* **Problems to work on**:
1) Extract the words of the Swen Vincke interview between "A few paragraphs" and "stuck at home.", inclusive.
2) Extend the Swen Vincke interview past its last sentence.

Swen Vincke Interview

Larian Studios, the company that brought us the long-running Divinity series and is currently working on the next Baldur's Gate, was founded by Swen Vincke who recently had an opportunity to chat with the Game Informer folks. As a result, we can now learn a few things about Swen's early video game-making career, the ups and downs of the Divinity series, and Larian's collaboration with Wizards of the Coast on Baldur's Gate III.

A few paragraphs to get you started:

Swen Vincke wasn’t always on top. From basic beginnings and a scrappy, dark path through the often tumultuous games industry, the founder of Larian Studios has gone from sneaking into trade shows to helming one of the most anticipated RPGs of all time with Baldur’s Gate 3. We spoke with Vincke about Larian’s tough climb to greatness.

Let’s begin at the beginning. How did you get into video games?

I got sick. I was also very active. I like basketball. It was at my communion. So, there was a big party, I went to the communion, and lo and behold, together with my cousin, I went and drank all the sips of champagne that the adults have at those. Guess who fell down with the kissing disease a couple of days later? I had a really bad case of mononucleosis, so I was stuck at home.

* **Given data**:

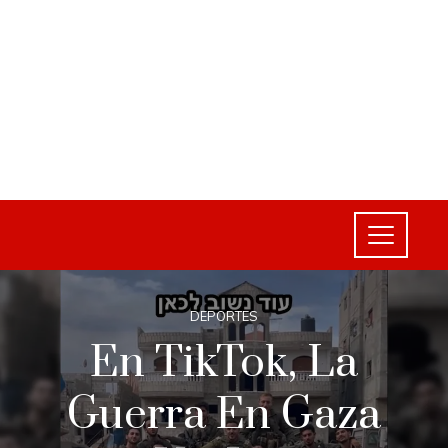
DEPORTES
En TikTok, La
Guerra En Gaza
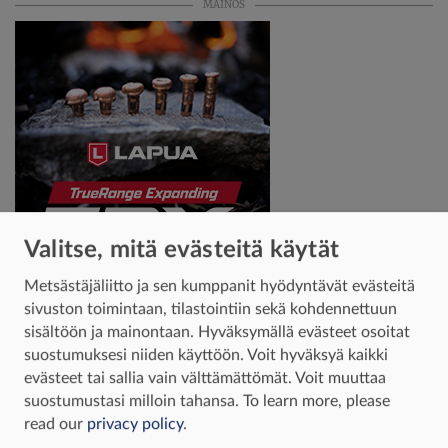
MAINOS
Valitse, mitä evästeitä käytät
Metsästäjäliitto ja sen kumppanit hyödyntävät evästeitä
MAINOS PÄÄTTYY
sivuston toimintaan, tilastointiin sekä kohdennettuun
sisältöön ja mainontaan. Hyväksymällä evästeet osoitat
Tarjoile ruoka vaikkapa aiolin ja vihersalaatin
suostumuksesi niiden käyttöön. Voit hyväksyä kaikki
kanssa.
evästeet tai sallia vain välttämättömät. Voit muuttaa
suostumustasi milloin tahansa.
To learn more, please
Jahtimedia on Metsästäjäliiton verkkomedia.
read our
privacy policy
.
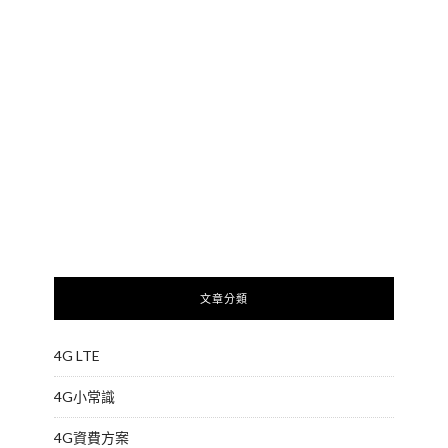
文章分類
4G LTE
4G小常識
4G資費方案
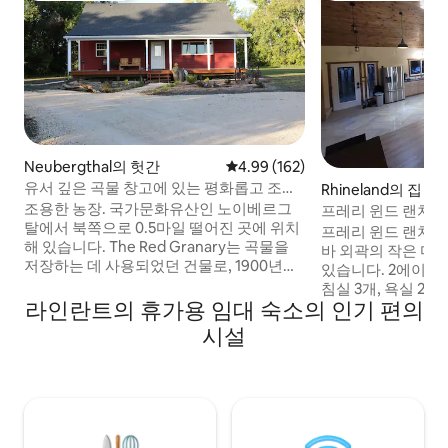
Neubergthal의 헛간
평점 4.99점(5점 만점), 후기 162
4.99 (162)
유서 깊은 곡물 창고에 있는 평화롭고 조용
Rhineland의 집
한 농장
조용한 농장. 국가문화유산인 노이베르그
프레리 윈드 랜치 
탈에서 북쪽으로 0.5마일 떨어진 곳에 위치
프레리 윈드 랜치 
해 있습니다. The Red Granary는 곡물을
바 외곽의 작은 마
저장하는 데 사용되었던 건물로, 1900년대
있습니다. 2에이커
초반의 오리지널 스타일입니다. 저희는 4마
침실 3개, 욕실 2
리의 개와 농장 동물들과 같은 농장에 살고
라인란트의 휴가용 임대 숙소의 인기 편의
로 가족 및 친구와
있습니다. 하지만 저희는 각자 자기만의 공
주말 여행을 즐길 수
시설
간을 가지고 있습니다. 게스트가 교류를 원
추고 있습니다. 야구
하든 프라이버시를 원하든, 둘 다 쉽게 실현
각 파티에 안성맞춤
가능하며 존중됩니다. 반려견을 게스트로
레스토랑, 현지 관
등록해야 합니다. (그레너리에 개를 혼자 남
리에 있습니다. 알토
겨둘 수 없습니다) 고양이는 허용되지 않습
42km, 모덴은 56
니다.
12km 거리에 있습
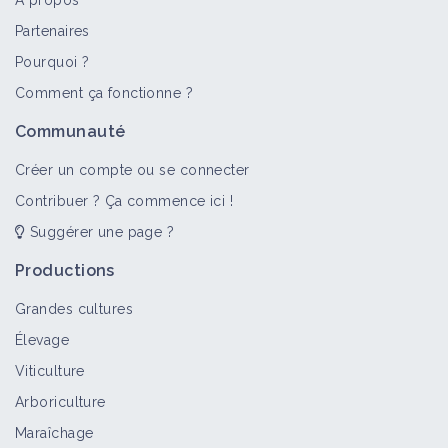
À propos
Partenaires
Pourquoi ?
>
Tout
Objectif
Portail thématique
Vidéo
Fiche t
Comment ça fonctionne ?
Diversification
Communauté
Objectif
Créer un compte ou se connecter
Contribuer ? Ça commence ici !
Suggérer une page ?
Organisation du travail
Portail thématique
Productions
Grandes cultures
Élevage
Productivité
Viticulture
Objectif
Arboriculture
Maraîchage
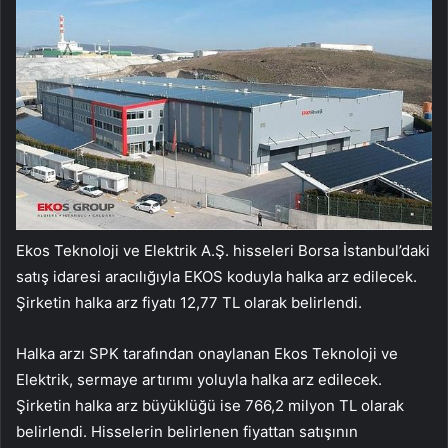
Ekos Teknoloji ve Elektrik A.Ş. hisseleri Borsa İstanbul’daki
satış idaresi aracılığıyla EKOS koduyla halka arz edilecek.
Şirketin halka arz fiyatı 12,77 TL olarak belirlendi.
Halka arzı SPK tarafından onaylanan Ekos Teknoloji ve
Elektrik, sermaye artırımı yoluyla halka arz edilecek.
Şirketin halka arz büyüklüğü ise 766,2 milyon TL olarak
belirlendi. Hisselerin belirlenen fiyattan satışının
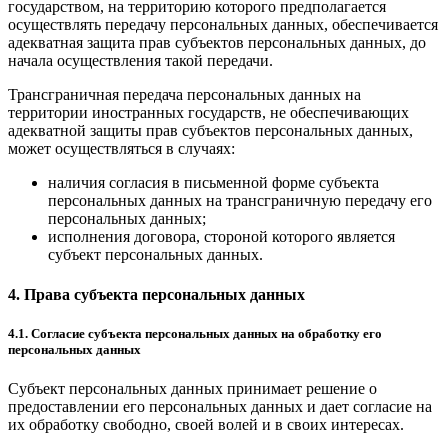
государством, на территорию которого предполагается
осуществлять передачу персональных данных, обеспечивается
адекватная защита прав субъектов персональных данных, до
начала осуществления такой передачи.
Трансграничная передача персональных данных на
территории иностранных государств, не обеспечивающих
адекватной защиты прав субъектов персональных данных,
может осуществляться в случаях:
наличия согласия в письменной форме субъекта
персональных данных на трансграничную передачу его
персональных данных;
исполнения договора, стороной которого является
субъект персональных данных.
4. Права субъекта персональных данных
4.1. Согласие субъекта персональных данных на обработку его
персональных данных
Субъект персональных данных принимает решение о
предоставлении его персональных данных и дает согласие на
их обработку свободно, своей волей и в своих интересах.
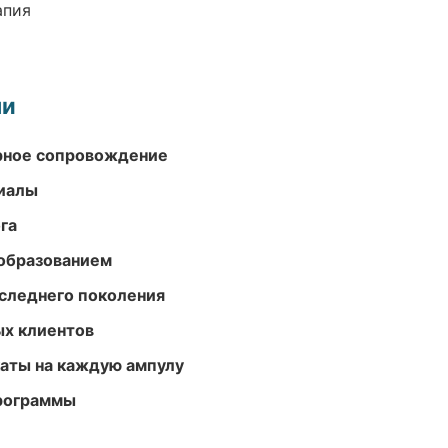
апия
ми
урное сопровождение
риалы
га
образованием
следнего поколения
ых клиентов
аты на каждую ампулу
программы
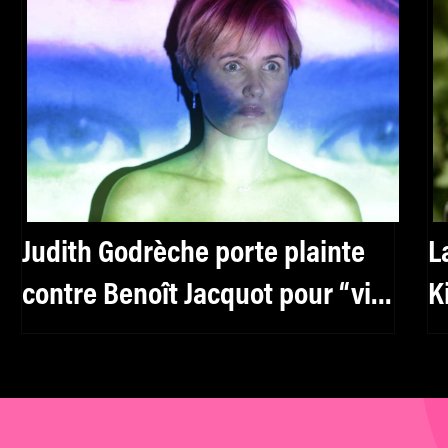
Judith Godrèche porte plainte
L
contre Benoît Jacquot pour “viol
K
sur mineur de moins de 15 ans”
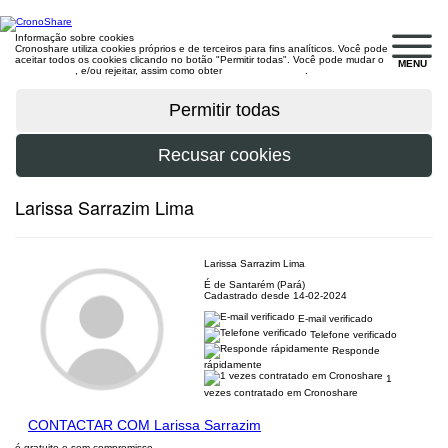
Informação sobre cookies
Cronoshare utiliza cookies próprios e de terceiros para fins analíticos. Você pode
aceitar todos os cookies clicando no botão "Permitir todas". Você pode mudar o
MENU
configuração
, e/ou rejeitar, assim como obter
mais informações
.
Larissa Sarrazim Lima
Larissa Sarrazim Lima
É de Santarém (Pará)
Cadastrado desde 14-02-2024
E-mail verificado
Telefone verificado
Responde
rápidamente
1
vezes contratado em Cronoshare
CONTACTAR COM Larissa Sarrazim
é gratuito e sem compromisso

* **Answers to the exercises**:
1)
A few paragraphs to get you started:

Swen Vincke wasn’t always on top. From basic beginnings and a scrappy, dark path through the often tumultuous games industry, the founder of Larian Studios has gone from sneaking into trade shows to helming one of the most anticipated RPGs of all time with Baldur’s Gate 3. We spoke with Vincke about Larian’s tough climb to greatness.

Let’s begin at the beginning. How did you get into video games?

I got sick. I was also very active. I like basketball. It was at my communion. So, there was a big party, I went to the communion, and lo and behold, together with my cousin, I went and drank all the sips of champagne that the adults have at those. Guess who fell down with the kissing disease a couple of days later? I had a really bad case of mononucleosis, so I was stuck at home.

2)
Somebody took pity on me and gave me his ZX81, which was a 1K computer. I was bored like hell and I was also sick like hell. I picked up … there was a yellow book – I will never forget it – which was Basic, how to program. Since I went to the arcades, I said, “Well, why don’t I make a game in this Basic thing? Let’s see if I can do that.” And so I made my first game.

What was it?

My father was a big-game hunter. I was trying to make a hunting simulator, because he was never home. I wanted to make a game about hunting for him. That was my very first thing, and the second game was a skiing game, because that was easy to do. I then went to the Commodore 64, then Amiga, then PC. I studied programming. I don’t know if you remember a game called Empire. It’s like the granddaddy of turn-based strategy games, and you basically had cities. You could earn resources and create units, and it was randomly generated.